::: Provided text :::
Graham Day is to the UK what Greg Cartwright/Oblivian is to the US:  an underground icon who shouldn’t be unknown, a guy who writes ingenious songs and who can out-sing damn near anyone you’ll hear on the radio.  Graham is an old school member of the Medway Sound (think Billy Childish and all his gajillion bands) that seems newly resurgent with him, The Len Price 3, and The Stabilisers carrying the flag forward.  The Gaolers are a bit of a trans-atlantic partnership, with the other members of the band being legendary Georgia garage band The Woggles.

The Brought Low deserve to be household names among all those who hold hard-rocking southern FM radio from the 70′s in high esteem.  Sounding like nothing so much as Molly Hatchet with a Van Zant brother on lead vocals, this Florida three-piece just totally brings it.  Oh, and just to be clear, their whole album from this year, 3 is utterly excellent.
::: Information given :::
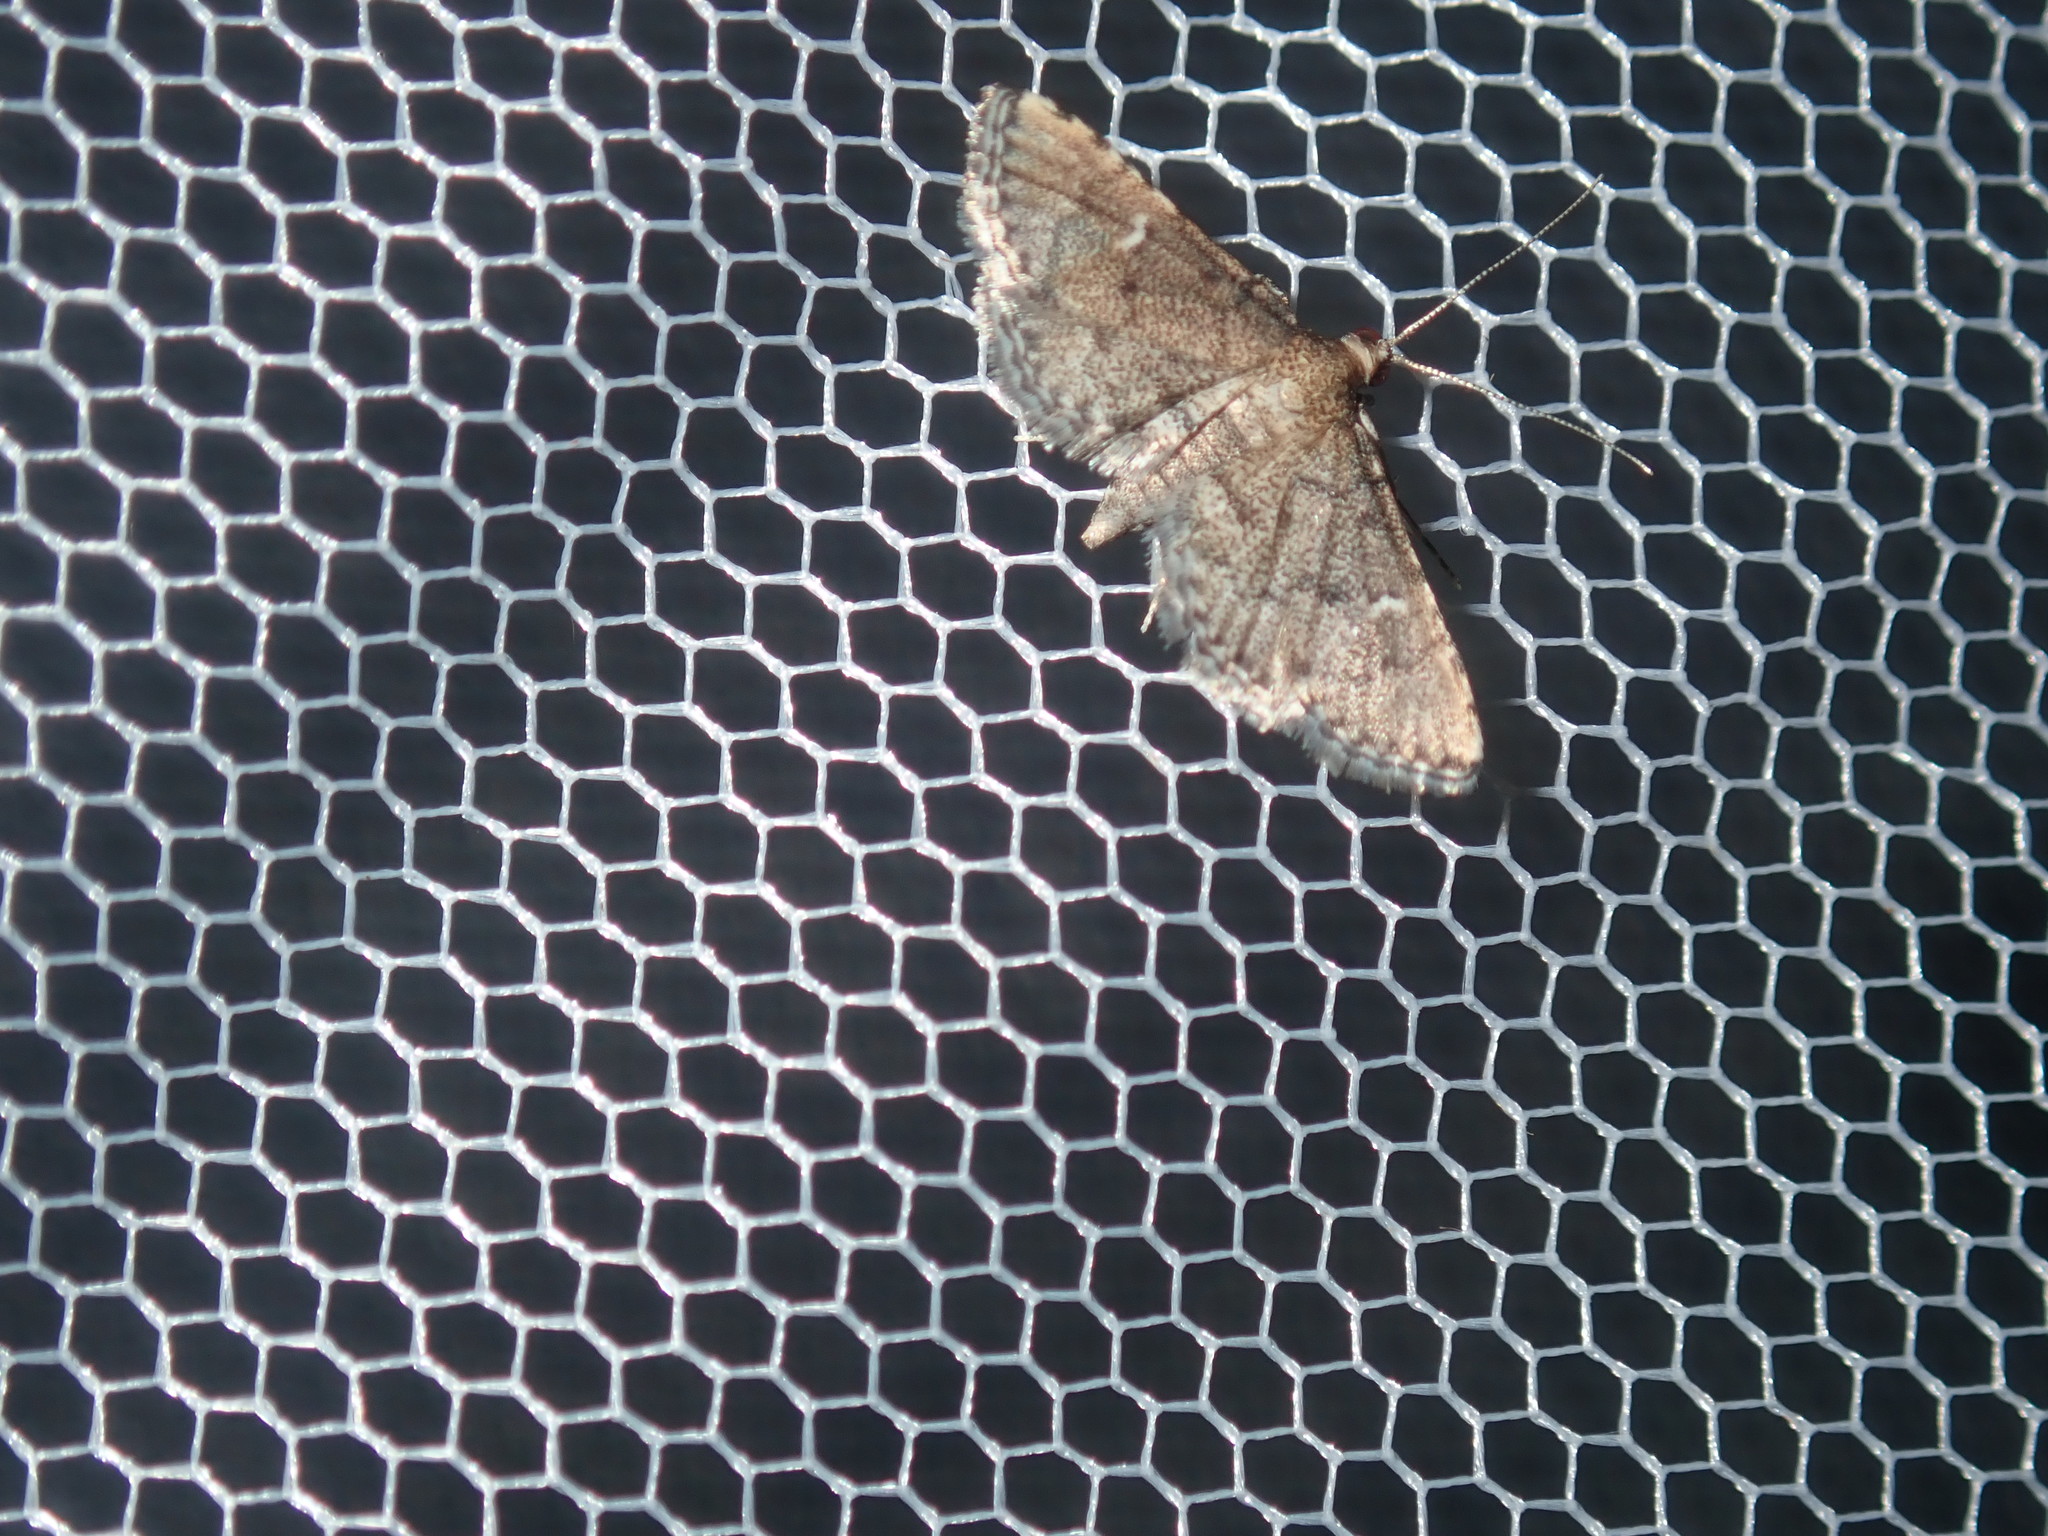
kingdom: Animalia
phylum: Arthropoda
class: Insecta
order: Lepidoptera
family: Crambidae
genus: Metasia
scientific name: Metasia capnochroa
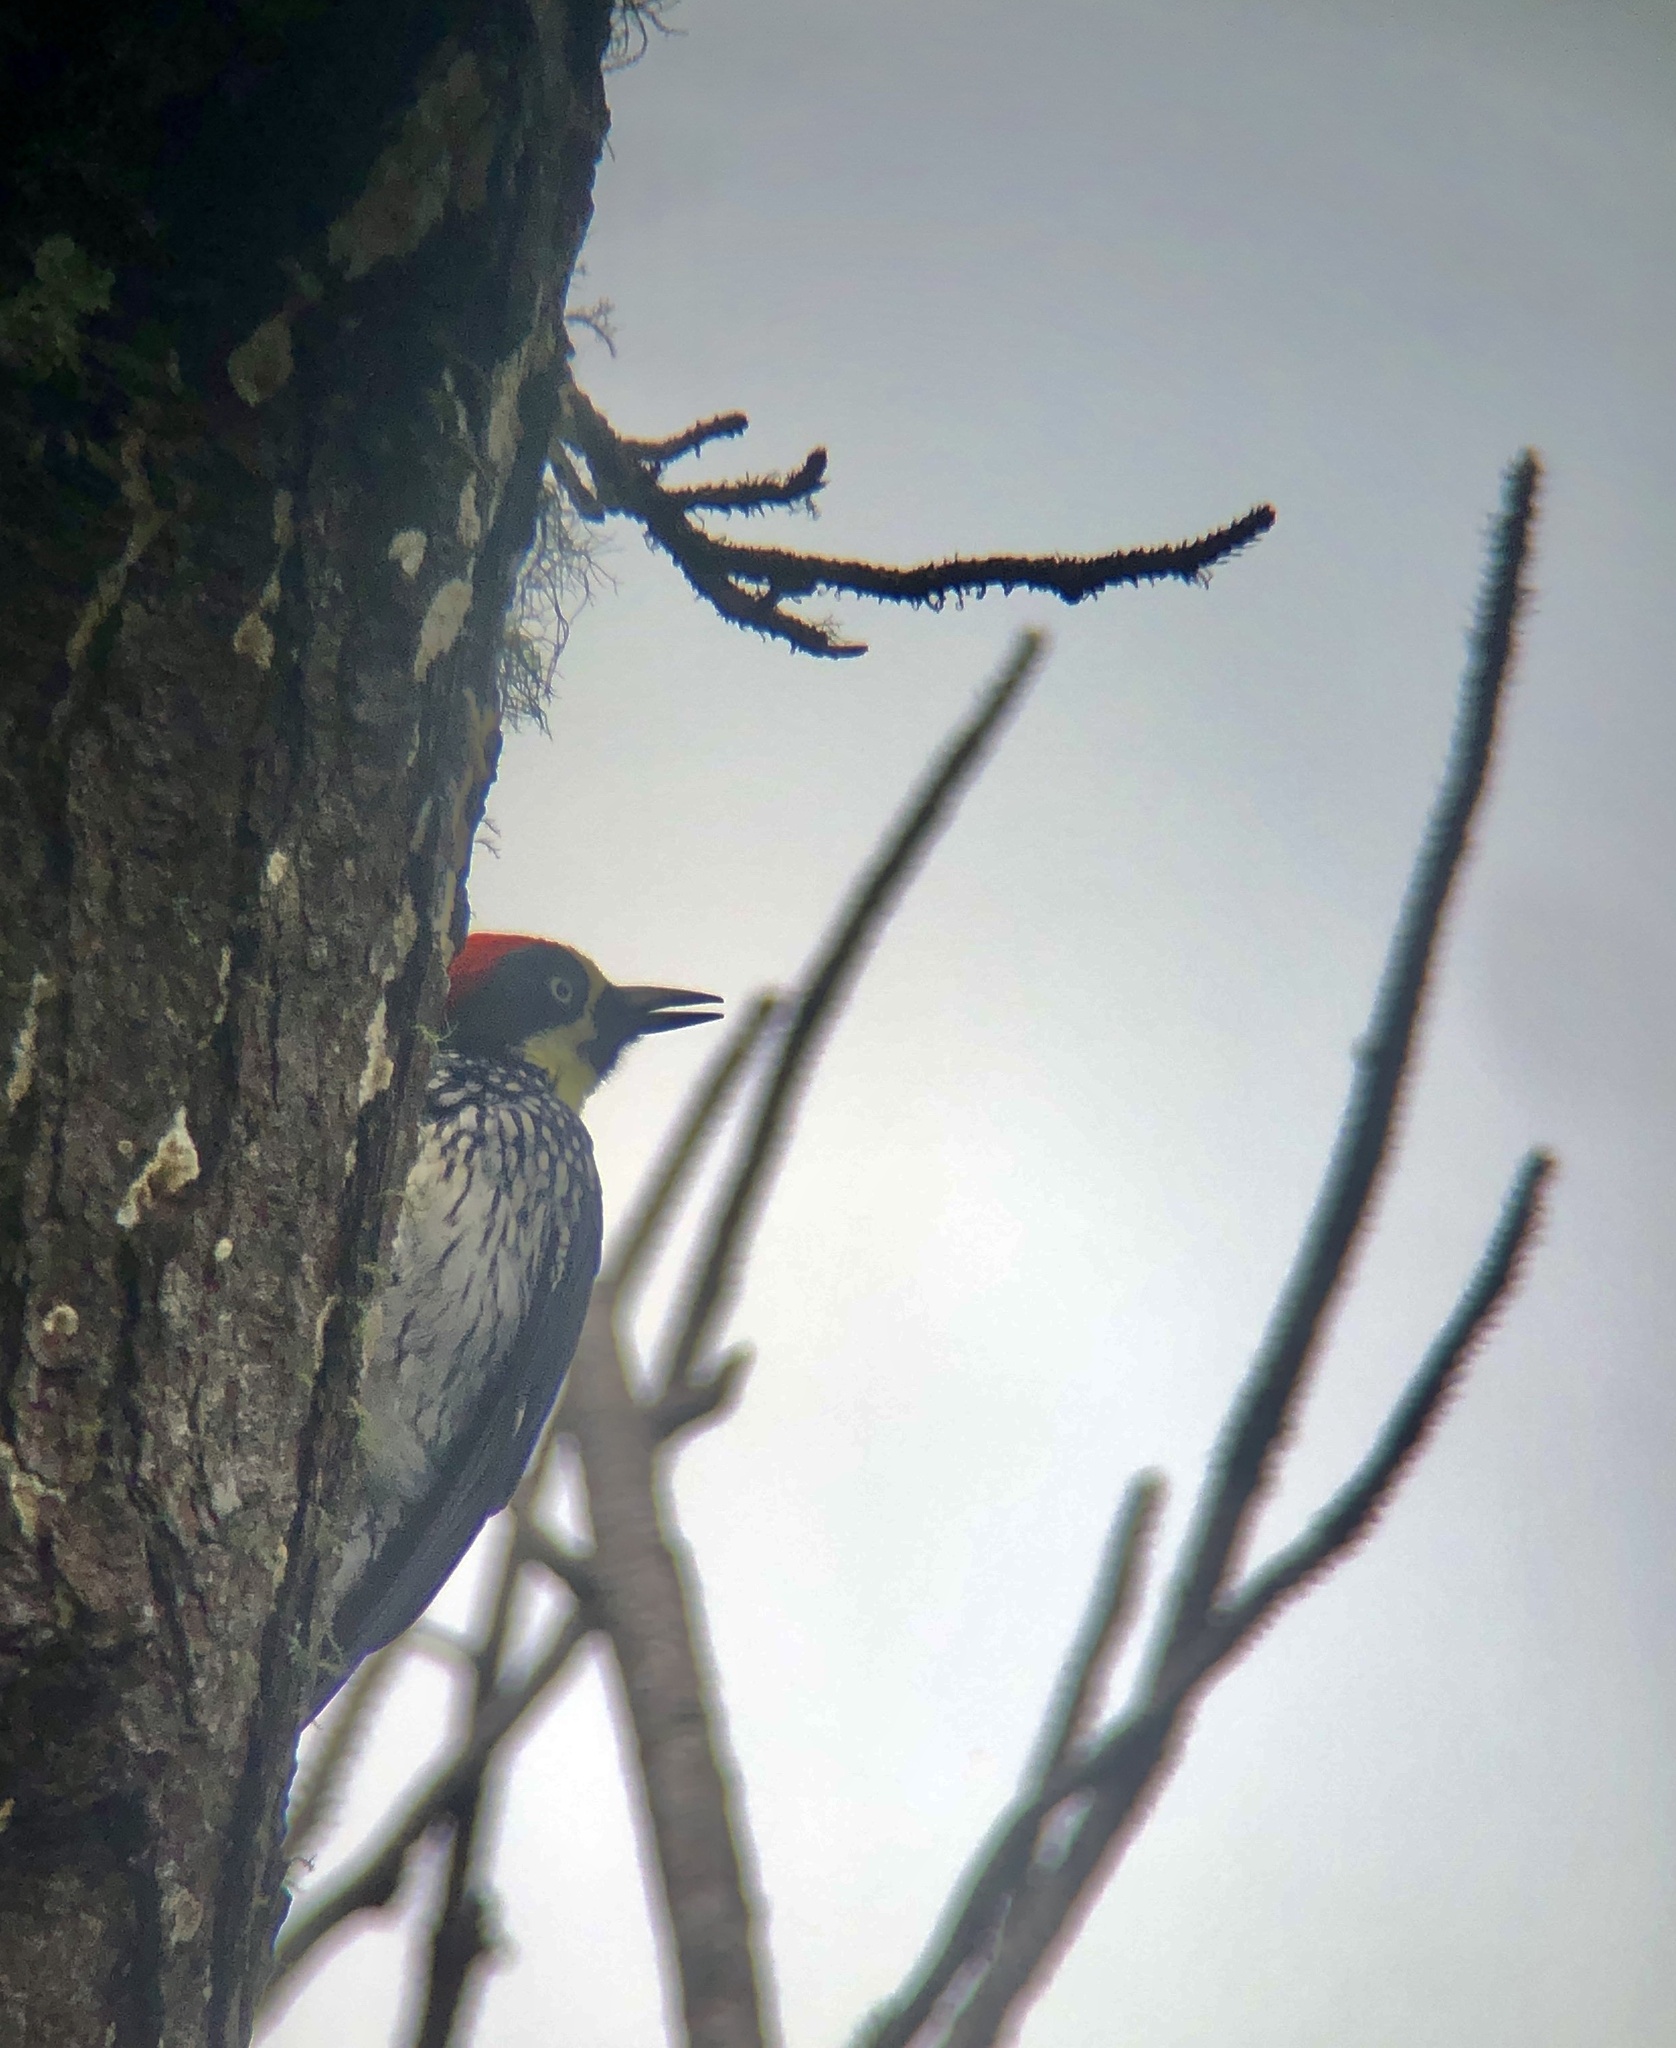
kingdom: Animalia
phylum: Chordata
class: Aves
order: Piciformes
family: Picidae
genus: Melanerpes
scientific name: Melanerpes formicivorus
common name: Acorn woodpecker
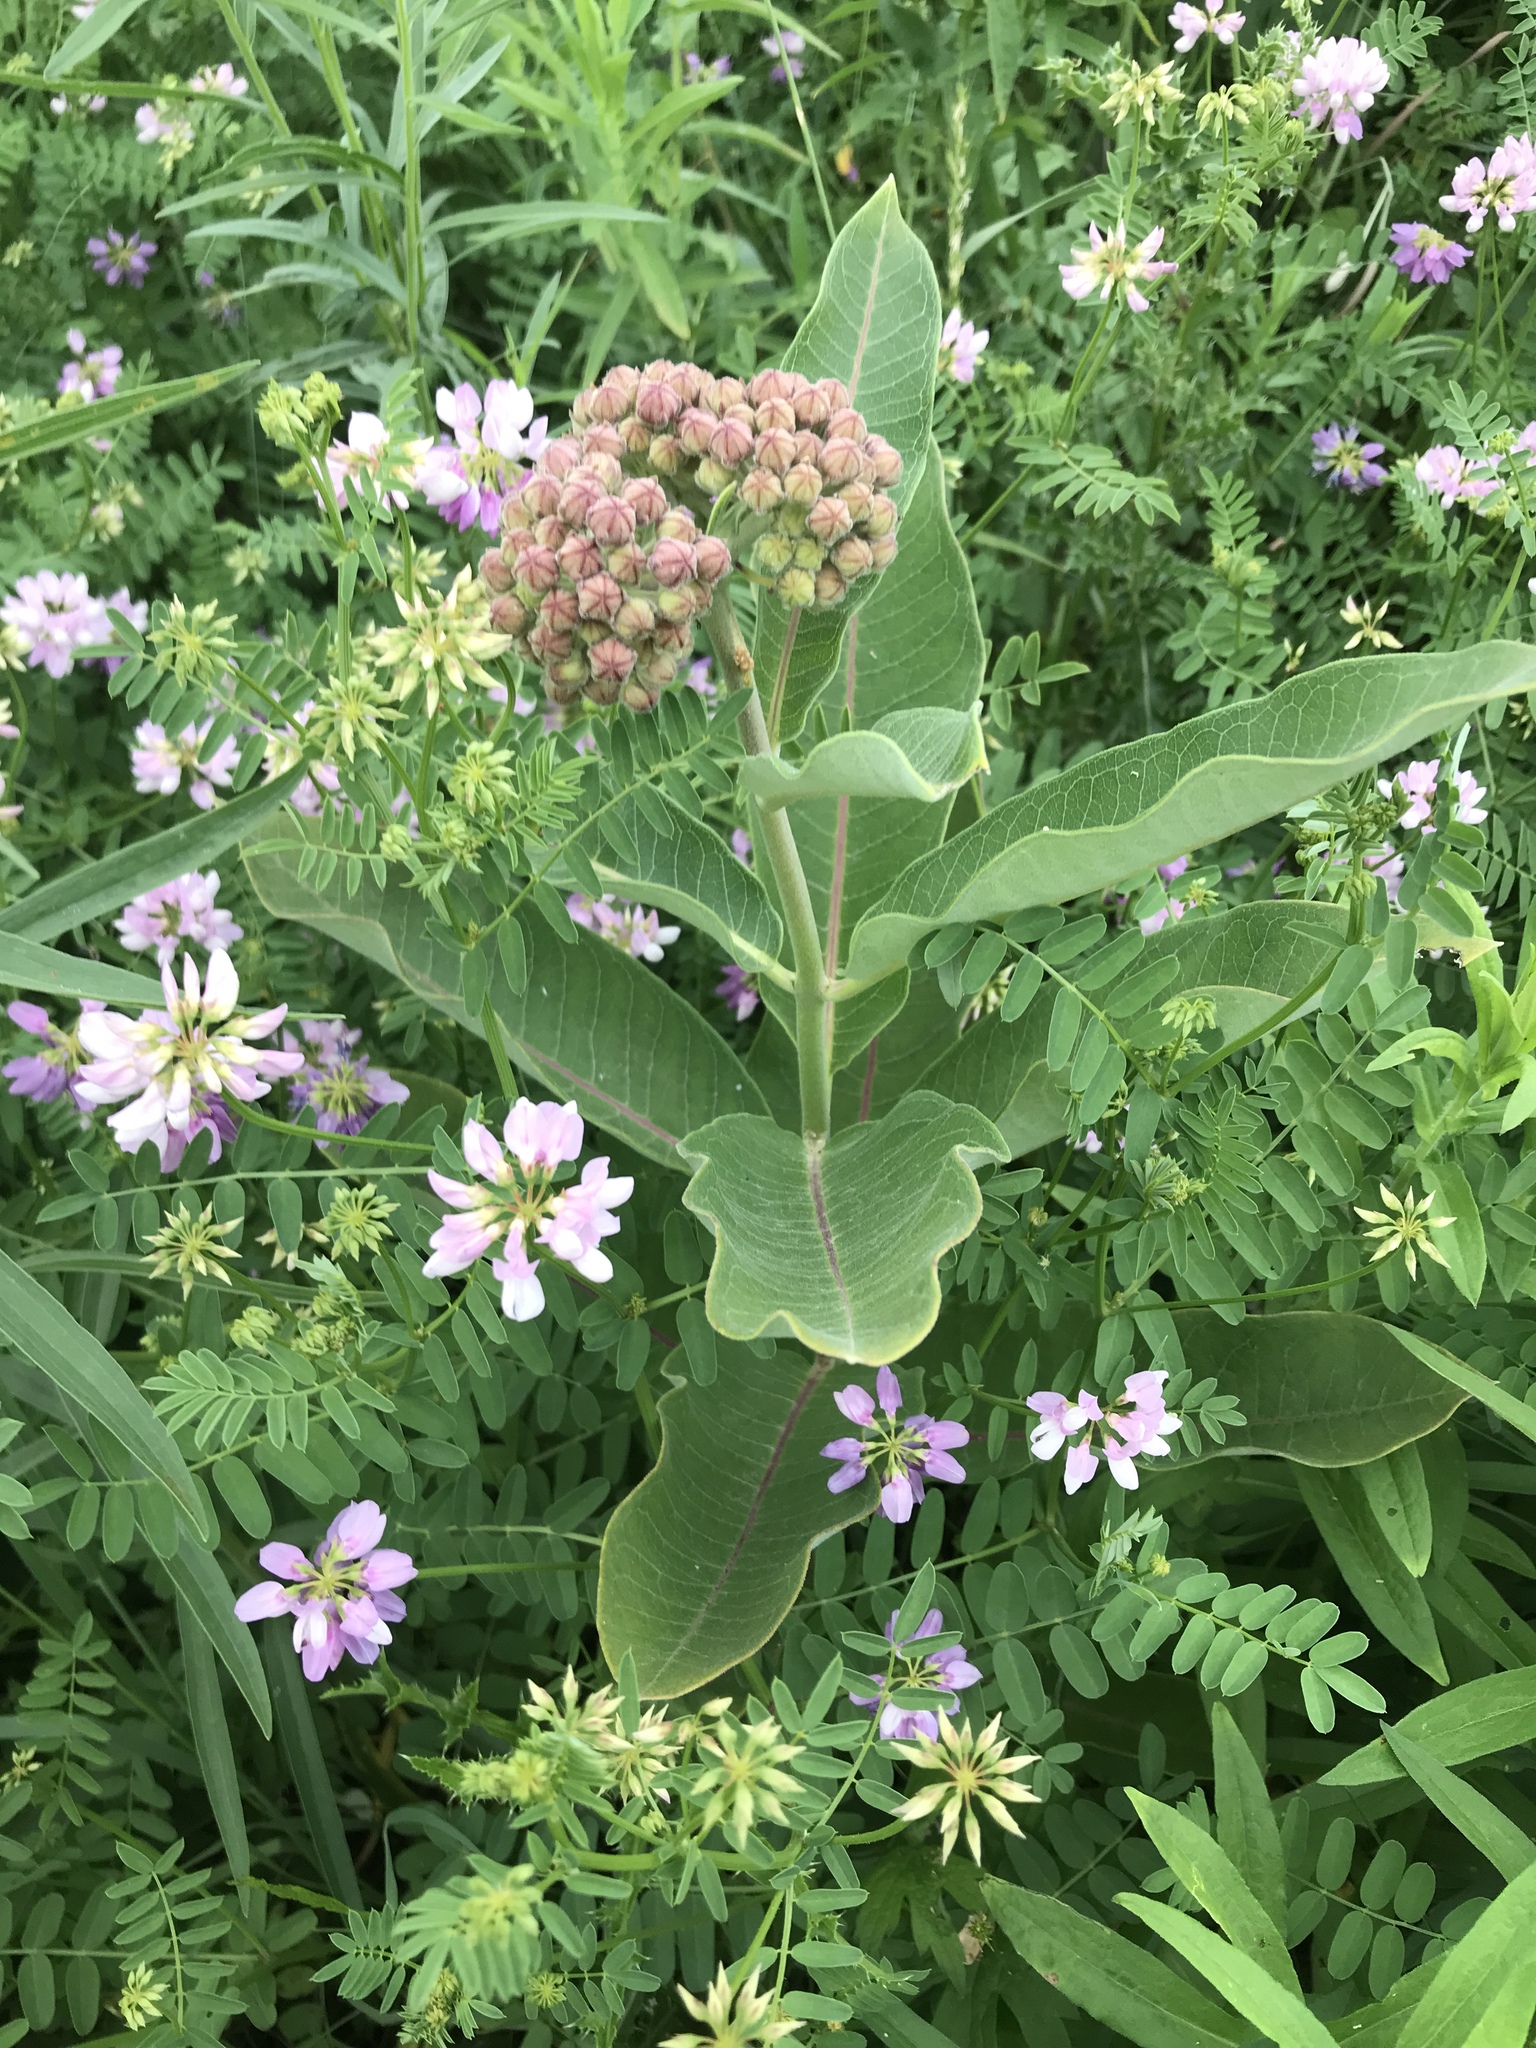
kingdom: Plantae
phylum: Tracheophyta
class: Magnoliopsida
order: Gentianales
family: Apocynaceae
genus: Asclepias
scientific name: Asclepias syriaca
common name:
:::
Problems to work on
• a. In the music write-up, which Georgia garage band supplies the other members of The Gaolers?
• b. Transcribe the music write-up between "Graham Day is" and "band The Woggles.", inclusive.

Responses for each task
• a. The Woggles

• b.
Graham Day is to the UK what Greg Cartwright/Oblivian is to the US:  an underground icon who shouldn’t be unknown, a guy who writes ingenious songs and who can out-sing damn near anyone you’ll hear on the radio.  Graham is an old school member of the Medway Sound (think Billy Childish and all his gajillion bands) that seems newly resurgent with him, The Len Price 3, and The Stabilisers carrying the flag forward.  The Gaolers are a bit of a trans-atlantic partnership, with the other members of the band being legendary Georgia garage band The Woggles.